The Annapurna Labs team at Amazon Web Services (AWS) builds AWS Neuron, the software development kit used to accelerate deep learning and GenAI workloads on Amazon's custom machine learning accelerators, Inferentia and Trainium. As a ML Compiler Engineer, you'll be part of the Acceleration Kernel Library team, working at the forefront of maximizing performance for AWS's custom ML accelerators.
The role involves crafting high-performance kernels for ML functions, combining deep hardware knowledge with ML expertise to optimize AI acceleration. The AWS Neuron SDK includes an ML compiler, runtime, and application framework that integrates with popular ML frameworks like PyTorch. Working across multiple technology layers, from frameworks and compilers to runtime and collectives, you'll help shape the future of AI acceleration technology.
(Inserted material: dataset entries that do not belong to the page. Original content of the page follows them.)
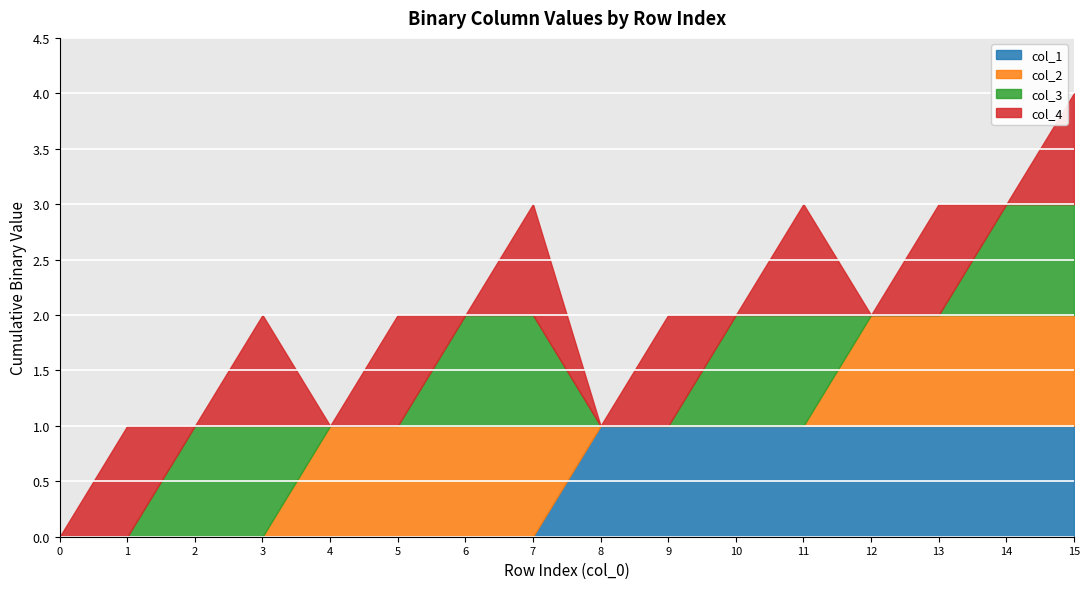

How many data points in col_1 are less than 1?

8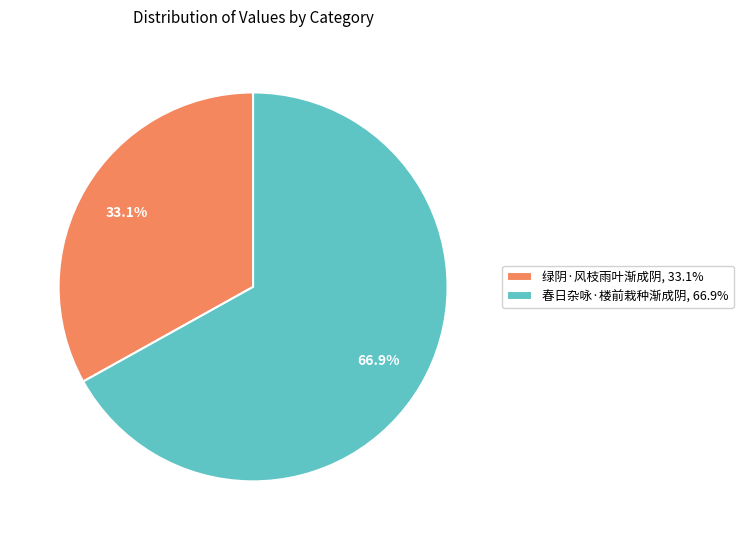

To the nearest percent, what portion does 绿阴·风枝雨叶渐成阴 represent?

33%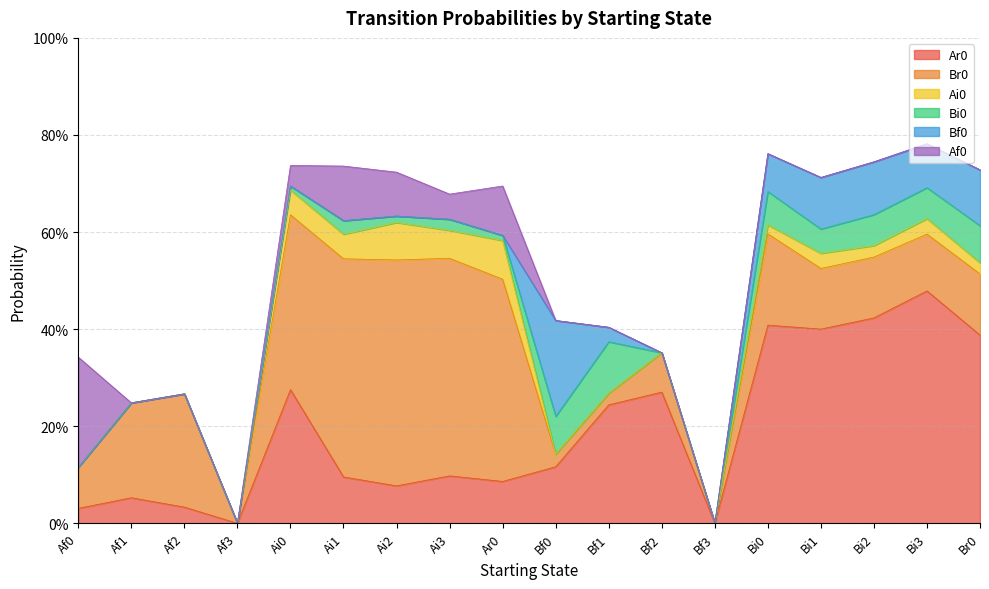

Which label corresponds to the largest value in the chart?

Bi3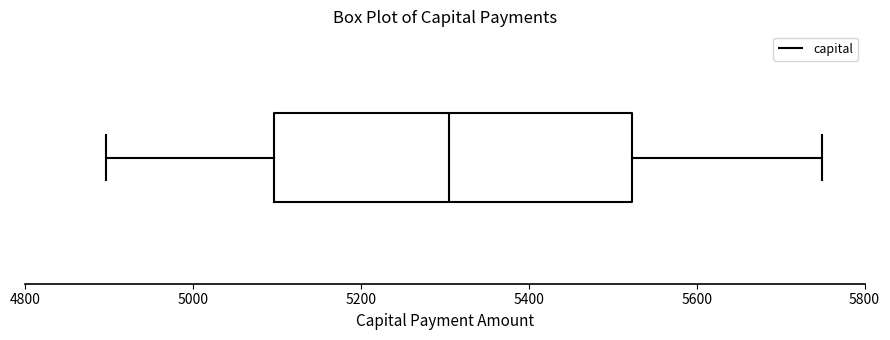

Transcribe this box plot: give where the median line is, the range the box spans, and where the two whiskers end, as read against the x-axis. The values are not printed on the chart, so give them approximately, as read against the axis.

median 5300, box 5100 to 5520, whiskers 4900 to 5740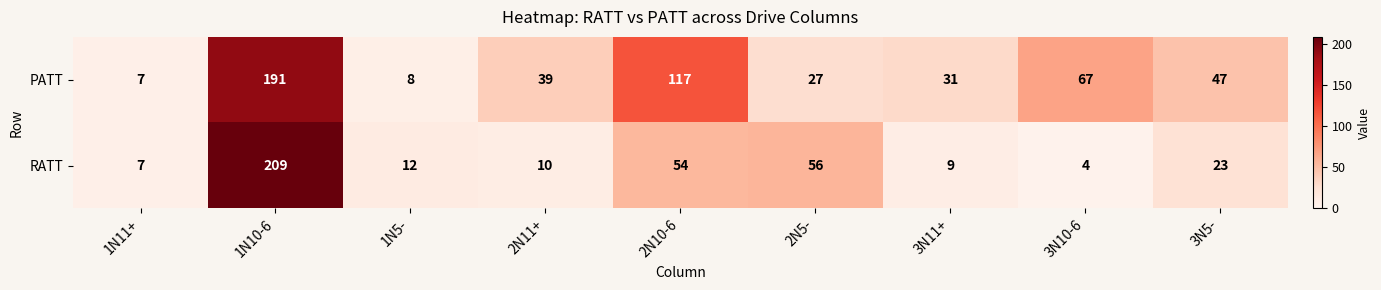

The value of RATT at 1N5- is 12. True or false?

True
This position offers a unique opportunity to work on cutting-edge products at the intersection of machine learning, high-performance computing, and distributed architectures. You'll architect and implement business-critical features, publish research, and mentor experienced engineers. The team operates in a startup-like environment with small, agile teams focused on innovation and experimentation.
Key responsibilities include optimizing machine learning workloads, implementing compiler optimizations, and working directly with customers to enable and optimize their ML models on AWS accelerators. You'll collaborate across compiler, runtime, framework, and hardware teams, bringing expertise in low-level optimization, system architecture, and ML model acceleration.
The role emphasizes work-life balance and professional growth, with opportunities for mentorship and career development. You'll be part of AWS's inclusive culture, working with diverse teams and contributing to innovative solutions that power businesses worldwide. The position offers flexibility in working hours and a supportive environment that celebrates knowledge sharing and continuous learning.